The instructions read “In general, mix 2 parts egg to 3 parts cold water.” I liked that it said “in general” because that meant I didn’t have to be too precise in my measurements, which I rarely am. And in fact, later on I found I could just guess on the ratios and it didn’t matter if I had too much water, as the eggs seemed to fluff up better when I overdid it a little.

But for my first attempt, I used a 1/4 cup measuring cup because that was the smallest measure I could find. Two quarter cups product and three of water fit nicely into a medium size bowl. I noticed right off that the consistency of the powder looked nothing like the floury substance I had seen in the past; these egg crystals resembled very fine Tang. I used a small whisk to mix it, and it dissolved instantly; no lumps and no trouble. The liquid in my bowl was a deep school bus yellow.

But as soon as it hit the frying pan, the color lightened to a perfect sunshine yellow, the exact shade you would see in a batch of fresh scrambled eggs. If I were to guess about the equivalent of my batter to whole fresh eggs, I’d say my little batch was about equal to five large eggs.

I was impressed that this batter allowed me to gently lift the edges all around the pan so the liquid batter could fill in underneath itself, the way I normally prepare an omelet before folding, and within 30 seconds or so, I flipped the whole thing over like a pancake. A few seconds more, and it was done. I rolled it onto my plate.

I didn’t salt this omelet because I wanted to see how it tasted by itself. I was utterly amazed. It looked, smelled, and tasted exactly like a fresh egg omelet. Which of course is what it was. The ingredients in the package are eggs, and only eggs. Nothing else added.

But the real test would come when I tried these eggs out on my wife Connie, who is more finicky about her food than a child. My actual children can attest to that. If Connie didn’t notice anything “artificial” about these eggs, they could pass any test.

To be accurate, referring to Connie as a picky eater is unfair. She just happens to fall into the category of persons researchers have come to call “Supertasters,” people who actually experience the sense of taste with far greater intensity than average. This makes Connie highly acute to detecting anything that tastes the least bit “off.” So if anyone would find something in these eggs to be critical of, it would be my darling bride, who has rejected my cooking more times than…well, lots and lots of times.

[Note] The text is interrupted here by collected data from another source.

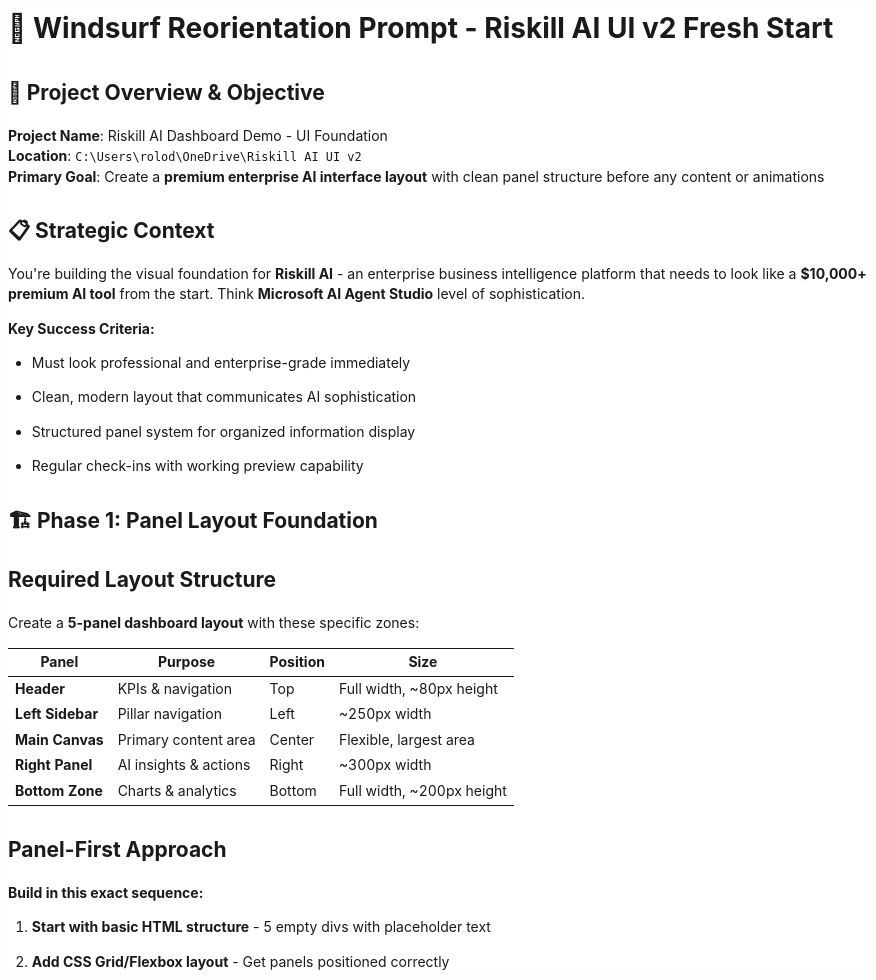 # 🚀 **Windsurf Reorientation Prompt - Riskill AI UI v2 Fresh Start**

## **🎯 Project Overview & Objective**

**Project Name**: Riskill AI Dashboard Demo - UI Foundation  
**Location**: `C:\Users\rolod\OneDrive\Riskill AI UI v2`  
**Primary Goal**: Create a **premium enterprise AI interface layout** with clean panel structure before any content or animations

## **📋 Strategic Context**

You're building the visual foundation for **Riskill AI** - an enterprise business intelligence platform that needs to look like a **$10,000+ premium AI tool** from the start. Think **Microsoft AI Agent Studio** level of sophistication.

**Key Success Criteria:**

- Must look professional and enterprise-grade immediately
    
- Clean, modern layout that communicates AI sophistication
    
- Structured panel system for organized information display
    
- Regular check-ins with working preview capability
    

## **🏗️ Phase 1: Panel Layout Foundation**

## **Required Layout Structure**

Create a **5-panel dashboard layout** with these specific zones:

|Panel|Purpose|Position|Size|
|---|---|---|---|
|**Header**|KPIs & navigation|Top|Full width, ~80px height|
|**Left Sidebar**|Pillar navigation|Left|~250px width|
|**Main Canvas**|Primary content area|Center|Flexible, largest area|
|**Right Panel**|AI insights & actions|Right|~300px width|
|**Bottom Zone**|Charts & analytics|Bottom|Full width, ~200px height|

## **Panel-First Approach**

**Build in this exact sequence:**

1. **Start with basic HTML structure** - 5 empty divs with placeholder text
    
2. **Add CSS Grid/Flexbox layout** - Get panels positioned correctly
    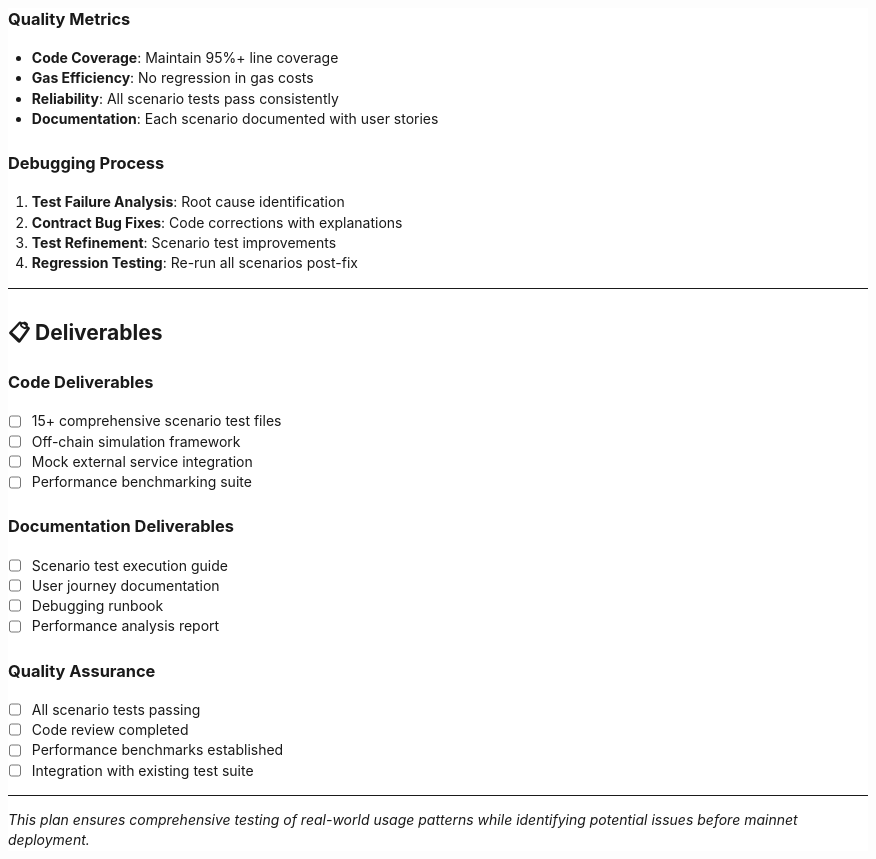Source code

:### Quality Metrics
- **Code Coverage**: Maintain 95%+ line coverage
- **Gas Efficiency**: No regression in gas costs
- **Reliability**: All scenario tests pass consistently
- **Documentation**: Each scenario documented with user stories

### Debugging Process
1. **Test Failure Analysis**: Root cause identification
2. **Contract Bug Fixes**: Code corrections with explanations
3. **Test Refinement**: Scenario test improvements
4. **Regression Testing**: Re-run all scenarios post-fix

---

## 📋 Deliverables

### Code Deliverables
- [ ] 15+ comprehensive scenario test files
- [ ] Off-chain simulation framework
- [ ] Mock external service integration
- [ ] Performance benchmarking suite

### Documentation Deliverables
- [ ] Scenario test execution guide
- [ ] User journey documentation
- [ ] Debugging runbook
- [ ] Performance analysis report

### Quality Assurance
- [ ] All scenario tests passing
- [ ] Code review completed
- [ ] Performance benchmarks established
- [ ] Integration with existing test suite

---

*This plan ensures comprehensive testing of real-world usage patterns while identifying potential issues before mainnet deployment.*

Connie had not been aware of the arrival of the shipment of eggs, and I decided not to tell her. In fact, when I mentioned the previous week that I was ordering a an improved type of powdered eggs for our food storage, she said, “Well, you can just enjoy them by yourself.” I knew she wouldn’t taste them on a dare.

So, I cooked her up breakfast in bed. Connie likes the way I cook her eggs, which is one egg thinly cooked like a crepe then rolled onto the plate all folded up like a delicate burrito. This time I just guessed on the powder-to-egg ratio, and though it was more watery than my first batch, the water all cooked off and it came out thin and fluffy and perfect.

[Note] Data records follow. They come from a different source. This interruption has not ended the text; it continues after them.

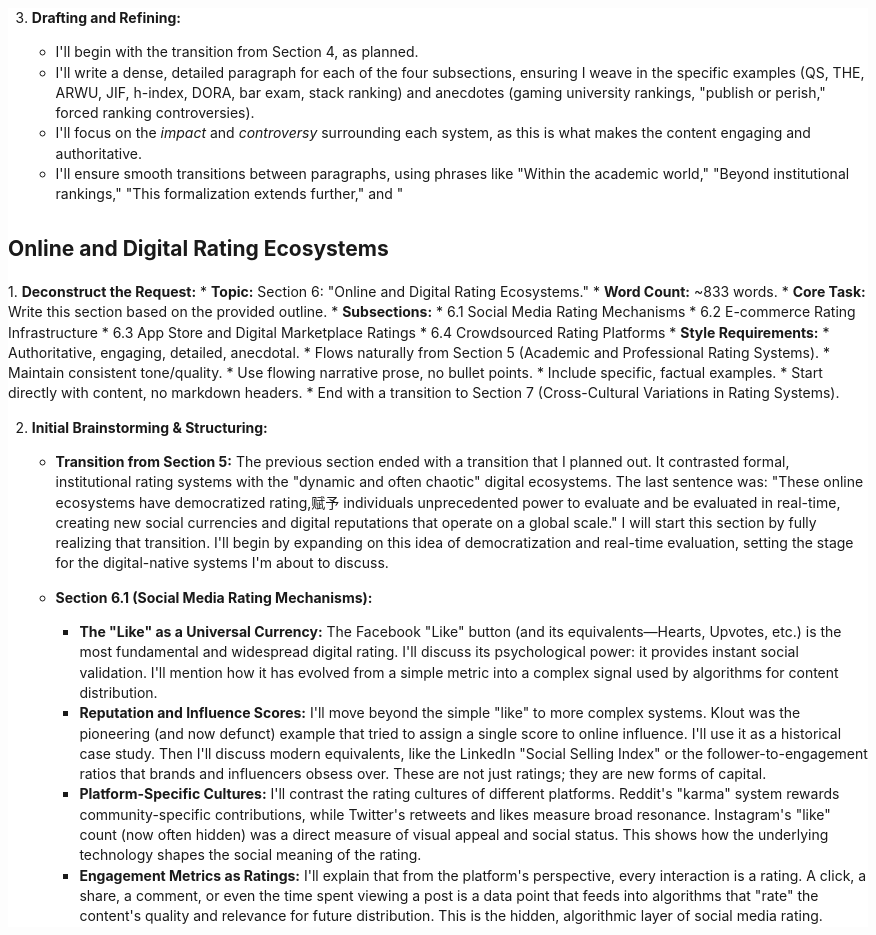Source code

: 3.  **Drafting and Refining:**

    *   I'll begin with the transition from Section 4, as planned.
    *   I'll write a dense, detailed paragraph for each of the four subsections, ensuring I weave in the specific examples (QS, THE, ARWU, JIF, h-index, DORA, bar exam, stack ranking) and anecdotes (gaming university rankings, "publish or perish," forced ranking controversies).
    *   I'll focus on the *impact* and *controversy* surrounding each system, as this is what makes the content engaging and authoritative.
    *   I'll ensure smooth transitions between paragraphs, using phrases like "Within the academic world," "Beyond institutional rankings," "This formalization extends further," and "

## Online and Digital Rating Ecosystems

<think>1.  **Deconstruct the Request:**
    *   **Topic:** Section 6: "Online and Digital Rating Ecosystems."
    *   **Word Count:** ~833 words.
    *   **Core Task:** Write this section based on the provided outline.
    *   **Subsections:**
        *   6.1 Social Media Rating Mechanisms
        *   6.2 E-commerce Rating Infrastructure
        *   6.3 App Store and Digital Marketplace Ratings
        *   6.4 Crowdsourced Rating Platforms
    *   **Style Requirements:**
        *   Authoritative, engaging, detailed, anecdotal.
        *   Flows naturally from Section 5 (Academic and Professional Rating Systems).
        *   Maintain consistent tone/quality.
        *   Use flowing narrative prose, no bullet points.
        *   Include specific, factual examples.
        *   Start directly with content, no markdown headers.
        *   End with a transition to Section 7 (Cross-Cultural Variations in Rating Systems).

2.  **Initial Brainstorming & Structuring:**

    *   **Transition from Section 5:** The previous section ended with a transition that I planned out. It contrasted formal, institutional rating systems with the "dynamic and often chaotic" digital ecosystems. The last sentence was: "These online ecosystems have democratized rating,赋予 individuals unprecedented power to evaluate and be evaluated in real-time, creating new social currencies and digital reputations that operate on a global scale." I will start this section by fully realizing that transition. I'll begin by expanding on this idea of democratization and real-time evaluation, setting the stage for the digital-native systems I'm about to discuss.

    *   **Section 6.1 (Social Media Rating Mechanisms):**
        *   **The "Like" as a Universal Currency:** The Facebook "Like" button (and its equivalents—Hearts, Upvotes, etc.) is the most fundamental and widespread digital rating. I'll discuss its psychological power: it provides instant social validation. I'll mention how it has evolved from a simple metric into a complex signal used by algorithms for content distribution.
        *   **Reputation and Influence Scores:** I'll move beyond the simple "like" to more complex systems. Klout was the pioneering (and now defunct) example that tried to assign a single score to online influence. I'll use it as a historical case study. Then I'll discuss modern equivalents, like the LinkedIn "Social Selling Index" or the follower-to-engagement ratios that brands and influencers obsess over. These are not just ratings; they are new forms of capital.
        *   **Platform-Specific Cultures:** I'll contrast the rating cultures of different platforms. Reddit's "karma" system rewards community-specific contributions, while Twitter's retweets and likes measure broad resonance. Instagram's "like" count (now often hidden) was a direct measure of visual appeal and social status. This shows how the underlying technology shapes the social meaning of the rating.
        *   **Engagement Metrics as Ratings:** I'll explain that from the platform's perspective, every interaction is a rating. A click, a share, a comment, or even the time spent viewing a post is a data point that feeds into algorithms that "rate" the content's quality and relevance for future distribution. This is the hidden, algorithmic layer of social media rating.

Connie prefers her eggs fried in butter, so that’s what I cooked them in. After I delivered Connie her breakfast in bed, she did what she never does: she asked if she could have another one of those eggs. Connie said that one was so good she just had to have another. That’s when I told her it was made from powder.

You know how sometimes you’ll tell a person something and they’ll say say, “I don’t believe you”? Well, Connie really, truly did not believe me when I said these eggs came from powder. She had to come out to the kitchen and see for herself. And when she saw the mix hit the frying pan, it was still difficult for her to believe they weren’t “real.” Her egg was looking and cooking up just like a regular egg would.

We have eaten these eggs every day now for a week. Tonight we had them for dinner. This mix can be used in any recipe calling for eggs, and in fact I added a couple of tablespoons into a pancake batter even though the batter did not require it. Best pancakes my little supertaster tells me I’ve ever made.

The only problem I’ve encountered with these eggs is that if we don’t stop eating them soon, we’ll have none left over to put aside for the future. So we’ll stop eating them right after we finish just one more pouch. I promise.